▸ **WORK ITEM**
This exercise asks for a copy of each line in the records below with the word "only" in it.

(Beginning of DATASET RECORDS)

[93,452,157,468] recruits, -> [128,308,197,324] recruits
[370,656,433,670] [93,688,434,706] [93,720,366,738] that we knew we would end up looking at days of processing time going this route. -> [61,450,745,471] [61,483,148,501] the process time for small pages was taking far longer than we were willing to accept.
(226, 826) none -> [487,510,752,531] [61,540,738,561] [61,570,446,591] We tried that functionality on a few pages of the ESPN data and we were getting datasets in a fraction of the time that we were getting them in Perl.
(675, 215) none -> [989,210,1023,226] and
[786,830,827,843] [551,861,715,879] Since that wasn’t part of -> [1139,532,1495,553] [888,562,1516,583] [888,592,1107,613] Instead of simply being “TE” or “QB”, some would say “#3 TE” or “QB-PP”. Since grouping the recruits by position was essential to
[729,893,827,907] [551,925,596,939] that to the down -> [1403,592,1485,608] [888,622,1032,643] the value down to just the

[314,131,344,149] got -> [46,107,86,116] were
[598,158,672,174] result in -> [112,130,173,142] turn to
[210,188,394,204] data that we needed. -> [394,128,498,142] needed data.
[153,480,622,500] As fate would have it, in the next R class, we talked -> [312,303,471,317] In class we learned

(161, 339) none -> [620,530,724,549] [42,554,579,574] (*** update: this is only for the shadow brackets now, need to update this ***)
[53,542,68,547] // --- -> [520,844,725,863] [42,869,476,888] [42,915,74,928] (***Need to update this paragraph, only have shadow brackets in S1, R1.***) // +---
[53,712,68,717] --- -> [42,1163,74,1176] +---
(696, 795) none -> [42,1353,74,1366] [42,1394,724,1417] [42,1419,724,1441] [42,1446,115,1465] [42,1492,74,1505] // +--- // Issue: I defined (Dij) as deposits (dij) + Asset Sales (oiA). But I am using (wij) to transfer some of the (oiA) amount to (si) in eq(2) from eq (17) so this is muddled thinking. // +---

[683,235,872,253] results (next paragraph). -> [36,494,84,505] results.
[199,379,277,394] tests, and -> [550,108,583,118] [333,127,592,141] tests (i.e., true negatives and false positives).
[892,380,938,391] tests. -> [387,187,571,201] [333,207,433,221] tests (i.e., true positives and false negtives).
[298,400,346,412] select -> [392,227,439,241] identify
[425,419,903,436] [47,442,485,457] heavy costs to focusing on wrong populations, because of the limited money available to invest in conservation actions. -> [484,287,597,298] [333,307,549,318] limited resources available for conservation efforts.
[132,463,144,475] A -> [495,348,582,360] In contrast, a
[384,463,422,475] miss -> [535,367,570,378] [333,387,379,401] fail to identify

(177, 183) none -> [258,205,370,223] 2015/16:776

(End of DATASET RECORDS)

▸ **ANSWER AREA**
(161, 339) none -> [620,530,724,549] [42,554,579,574] (*** update: this is only for the shadow brackets now, need to update this ***)
[53,542,68,547] // --- -> [520,844,725,863] [42,869,476,888] [42,915,74,928] (***Need to update this paragraph, only have shadow brackets in S1, R1.***) // +---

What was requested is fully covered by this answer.